**EXTRACT TO READ:**
-*-
“We can pat you down here or we can go down to the Broward Sherriff’s Office and do it.”
These were the words of the Transportation Security Manager on duty early this morning in Ft. Lauderdale, FL. I was illegally detained and then threatened with arrest. For refusing to allow the TSA to touch my genitals and buttocks.
My morning started at about 4 AM, where in FLL T3, approximately 80% of the passengers were being directed through the backscatter x-ray variety of nude body scanner. Try as I did to be one of the “lucky” 20%, I was directed to the scanner.
“I’ll be opting out of this,” I politely told the clerk. “No problem, that is your right!” There was no yelling of “WE GOT AN OPT-OUT!” anymore, and after showing me a card that explained that opting out means that they would be touching my “sensitive areas” and giving me a chance to change my mind, I went to “the box” — which in FLL is a roped-off area.
He explained the procedure to me, which involved the usual mention of “resistance.” I asked for him to define resistance, and he said something along the lines of, “Where the leg meets, you know, here,” gesturing to his crotch. I told him that he can perform whatever pat-down he wanted so long as he did not touch my genitals or buttocks (my usual lexicon does not include such fancy words for “balls” and “ass,” but I digress…).
A 3-striper (STSO) is called over, who insists that the pat-down will not touch my genitals, but notes that it will involve going over my buttocks. I ask him to clarify how he intends to “meet resistance” without touching my balls, and he suggests that maybe if I stand in some kind of lunge position, it will help. I again clarify that I consent to search so long as it does not touch my genitals or buttocks.
-*-
**TASK TO COMPLETE:**
Retype the part of the airport screening account above between "A 3-striper (STSO)" and "genitals or buttocks.", inclusive, without changing a word.

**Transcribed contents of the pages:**
-*-
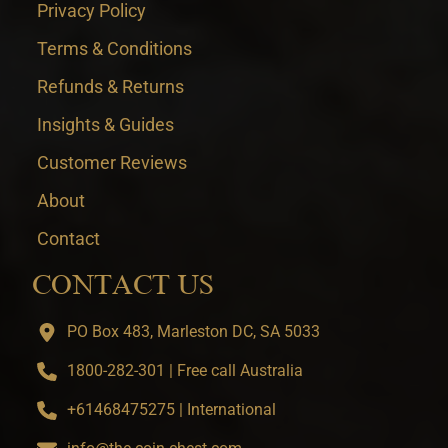
Privacy Policy
Terms & Conditions
Refunds & Returns
Insights & Guides
Customer Reviews
About
Contact
CONTACT US
PO Box 483, Marleston DC, SA 5033
1800-282-301 | Free call Australia
+61468475275 | International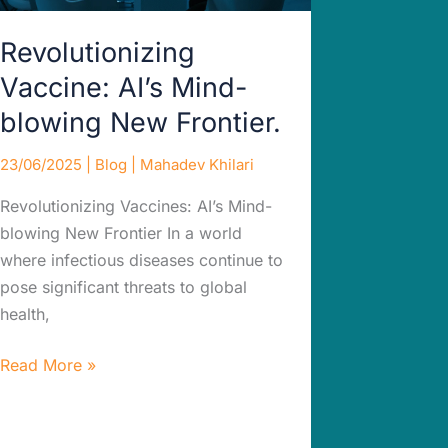
Revolutionizing
Vaccine: AI’s Mind-
blowing New Frontier.
23/06/2025
|
Blog
|
Mahadev Khilari
Revolutionizing Vaccines: AI’s Mind-
blowing New Frontier In a world
where infectious diseases continue to
pose significant threats to global
health,
Read More »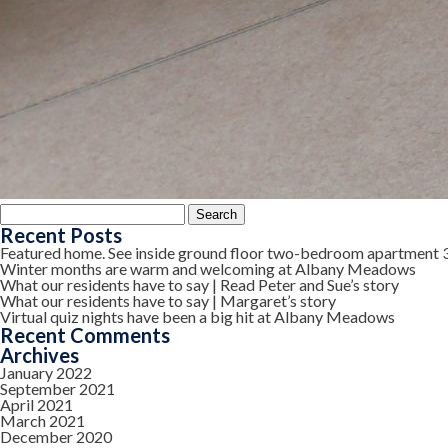
Search
for:
Recent Posts
Featured home. See inside ground floor two-bedroom apartment 
Winter months are warm and welcoming at Albany Meadows
What our residents have to say | Read Peter and Sue’s story
What our residents have to say | Margaret’s story
Virtual quiz nights have been a big hit at Albany Meadows
Recent Comments
Archives
January 2022
September 2021
April 2021
March 2021
December 2020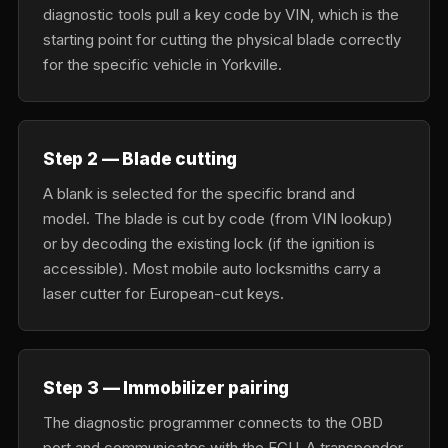
diagnostic tools pull a key code by VIN, which is the
starting point for cutting the physical blade correctly
for the specific vehicle in Yorkville.
Step 2 — Blade cutting
A blank is selected for the specific brand and
model. The blade is cut by code (from VIN lookup)
or by decoding the existing lock (if the ignition is
accessible). Most mobile auto locksmiths carry a
laser cutter for European-cut keys.
Step 3 — Immobilizer pairing
The diagnostic programmer connects to the OBD
port and communicates with the ECU. A transponder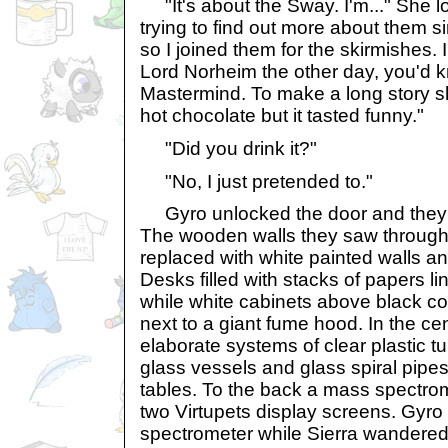
"It's about the Sway. I'm..." She l
trying to find out more about them si
so I joined them for the skirmishes. 
Lord Norheim the other day, you'd
Mastermind. To make a long story sh
hot chocolate but it tasted funny."
"Did you drink it?"
"No, I just pretended to."
Gyro unlocked the door and they 
The wooden walls they saw through 
replaced with white painted walls an
Desks filled with stacks of papers li
while white cabinets above black co
next to a giant fume hood. In the ce
elaborate systems of clear plastic t
glass vessels and glass spiral pipe
tables. To the back a mass spectrom
two Virtupets display screens. Gyro
spectrometer while Sierra wandered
-*-
**WRITTEN RESPONSE:**
A 3-striper (STSO) is called over, who insists that the pat-down will not touch my genitals, but notes that it will involve going over my buttocks. I ask him to clarify how he intends to “meet resistance” without touching my balls, and he suggests that maybe if I stand in some kind of lunge position, it will help. I again clarify that I consent to search so long as it does not touch my genitals or buttocks.